◆ RECORDS TO PROCESS:
* * * * * * * * *

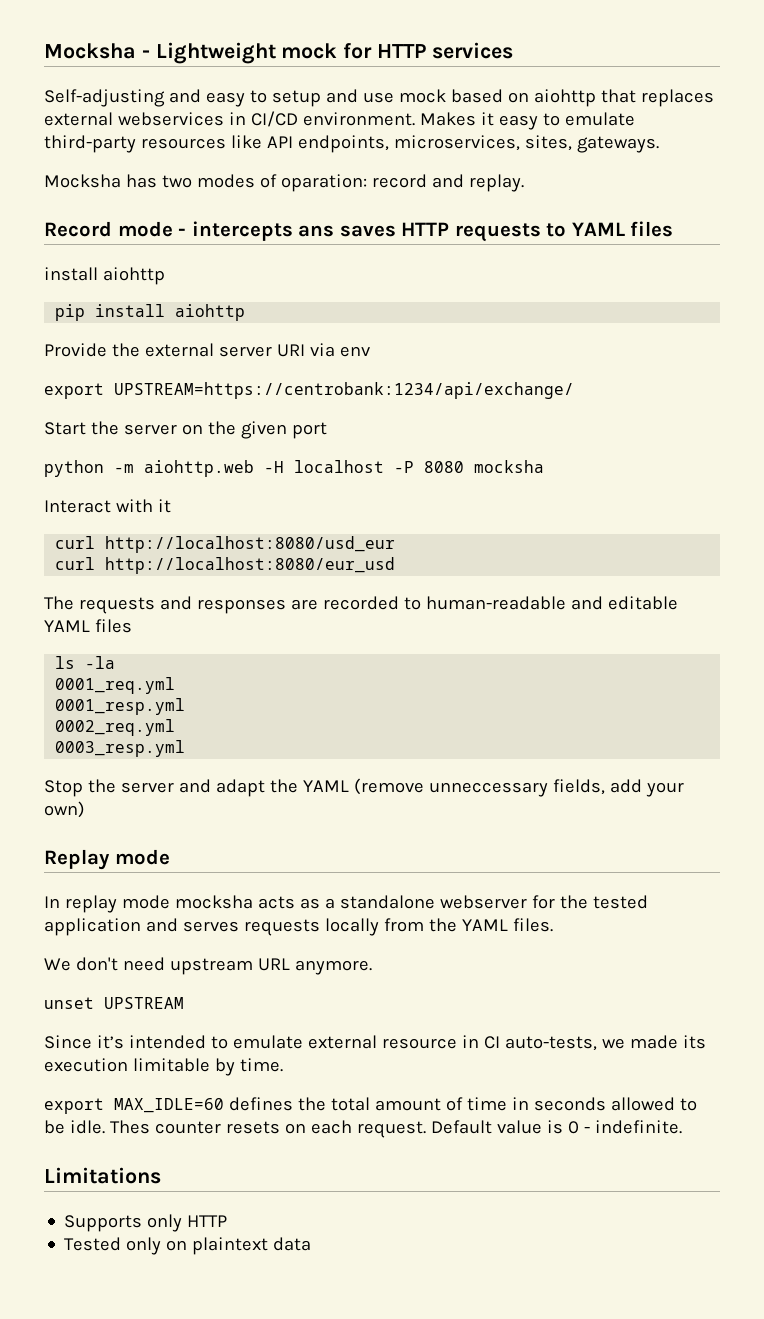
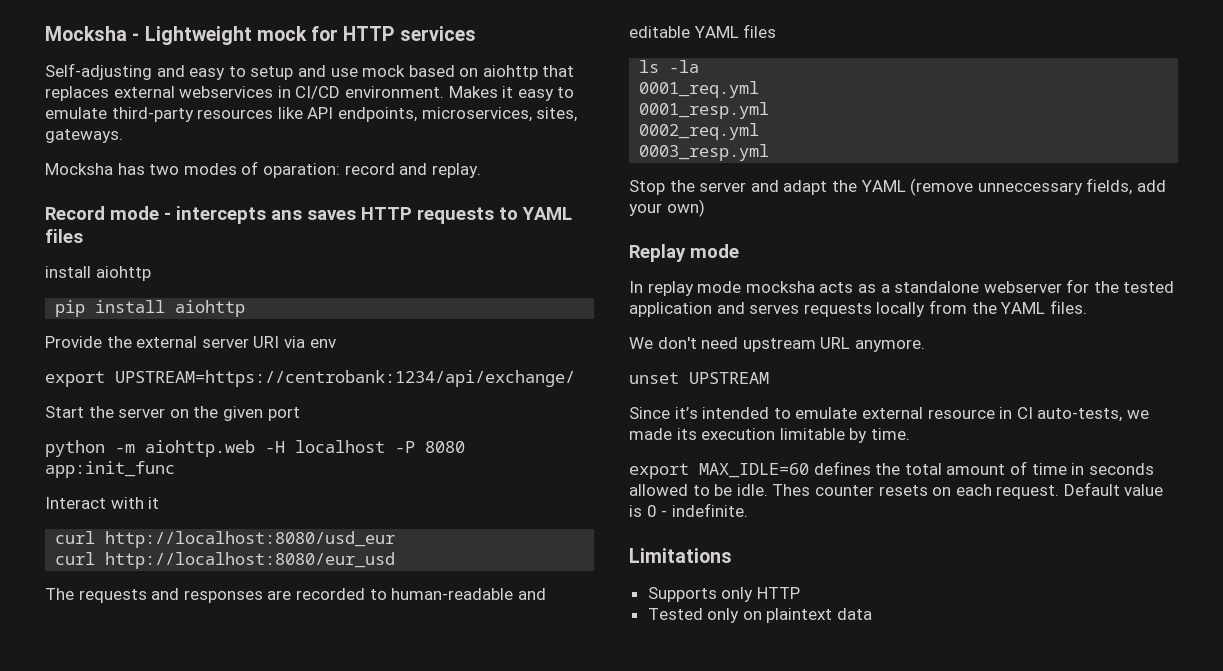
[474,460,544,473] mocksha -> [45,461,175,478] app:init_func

* * * * * * * * *

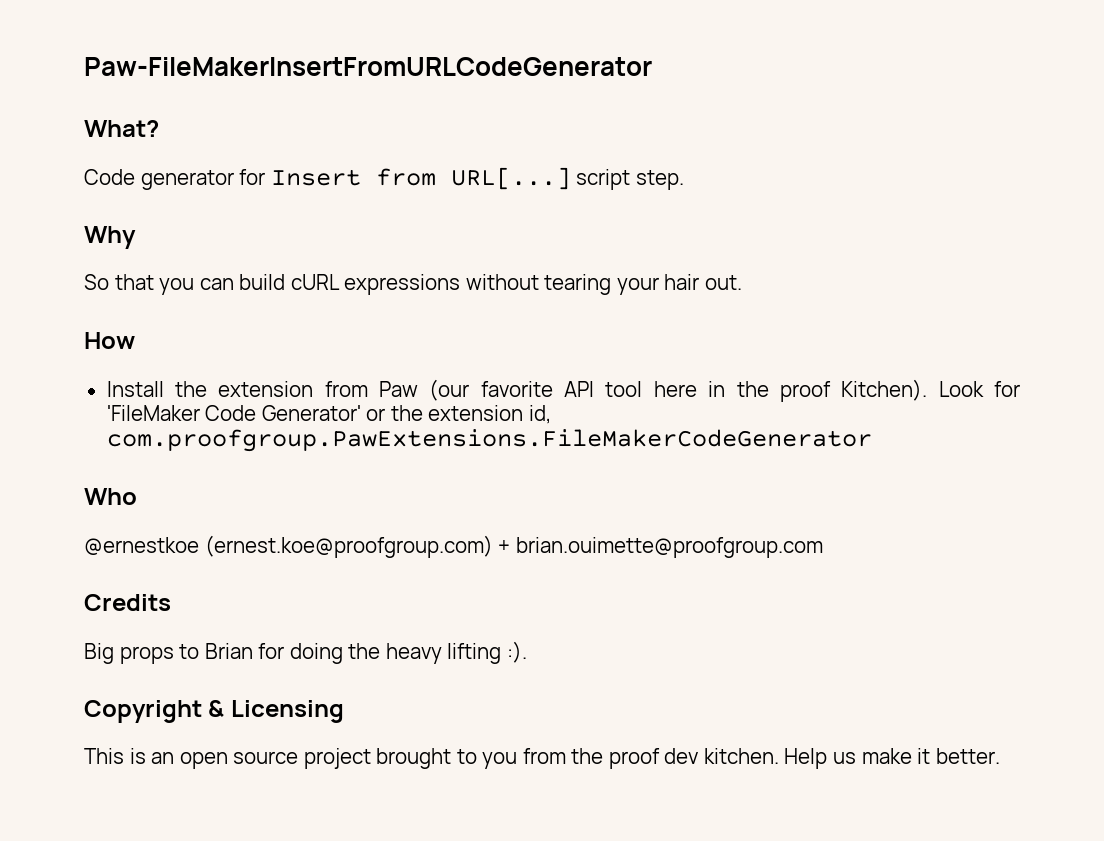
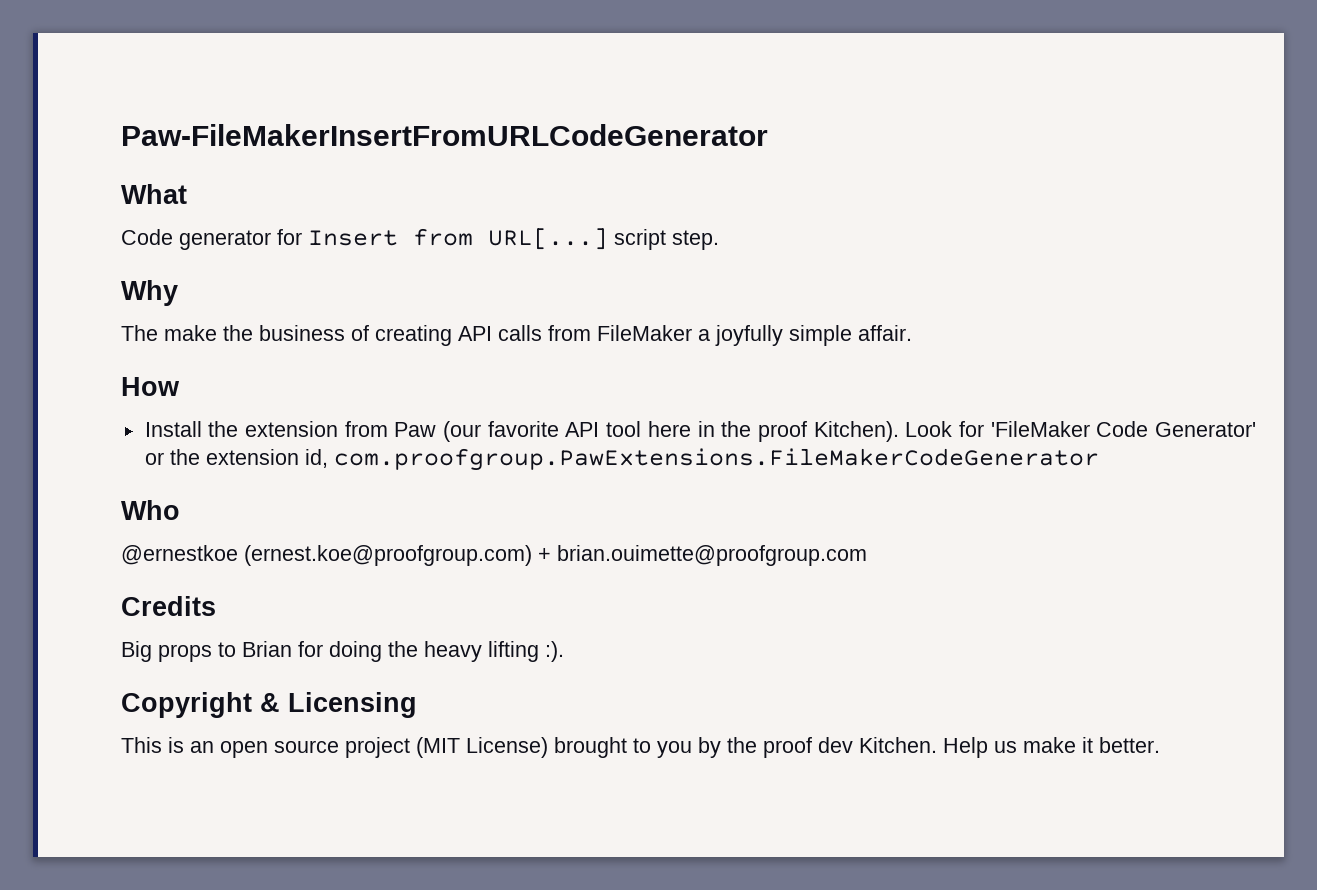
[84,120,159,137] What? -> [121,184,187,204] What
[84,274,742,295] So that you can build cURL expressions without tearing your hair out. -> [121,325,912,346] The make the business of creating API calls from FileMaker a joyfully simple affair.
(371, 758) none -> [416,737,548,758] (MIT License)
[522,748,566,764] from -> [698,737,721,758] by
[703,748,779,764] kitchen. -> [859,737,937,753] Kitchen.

* * * * * * * * *

◆ WORK REQUEST:
Where the material contains a line with "from", return that line.

◆ TASK OUTPUT:
[84,274,742,295] So that you can build cURL expressions without tearing your hair out. -> [121,325,912,346] The make the business of creating API calls from FileMaker a joyfully simple affair.
[522,748,566,764] from -> [698,737,721,758] by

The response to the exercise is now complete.